There are times when we lead children and are fully engaged. Adult-directed play is an important part of learning, as we create scenarios for children to encounter classic problems and search out workable solutions. Adults provide safe boundaries for exploration and as much guidance as is necessary for kids to find unique (and practical) ways of overcoming obstacles. Too much distance at a time when children need guidance may lead to the kind of failures and disappointments that make a child wary of taking on challenges.
Children should also experience free exploration and play in an environment of non-directive, observational engagement. In this case, adults observe from a little distance, in order to avoid interrupting a child’s creative work. In addition to benefiting a child, from this distance adults can discover something about who our children are. When adults step back, children move at their own pace, create their own kind of order, furnish their own worlds. Too much involvement when children need freedom can lead a child to mistrust their own impulses, to incorrectly assume that they must only do what adults want them to, to shy away from thinking for themselves.
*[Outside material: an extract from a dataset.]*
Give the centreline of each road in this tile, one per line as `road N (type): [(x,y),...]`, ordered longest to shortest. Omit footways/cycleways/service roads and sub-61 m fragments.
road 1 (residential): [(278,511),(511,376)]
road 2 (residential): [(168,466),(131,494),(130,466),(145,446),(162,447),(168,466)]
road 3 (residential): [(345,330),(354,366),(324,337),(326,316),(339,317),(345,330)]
It takes some practice, and patience, to be mindful of where a child is, what their momentary needs are. It’s worth the effort. Ultimately we want to engage kids in a way that encourages them to risk new ventures, both creative and practical. When a child is learning how to create … they need a measure of freedom and a sense that their creativity has value in itself. When a child is learning how things work, they need a measure of guidance and support so that developmentally technical challenges don’t overwhelm them.
Learn these subtle skills and kids grow by measures more confident and free, able to tackle a variety of the challenges our world throws at them.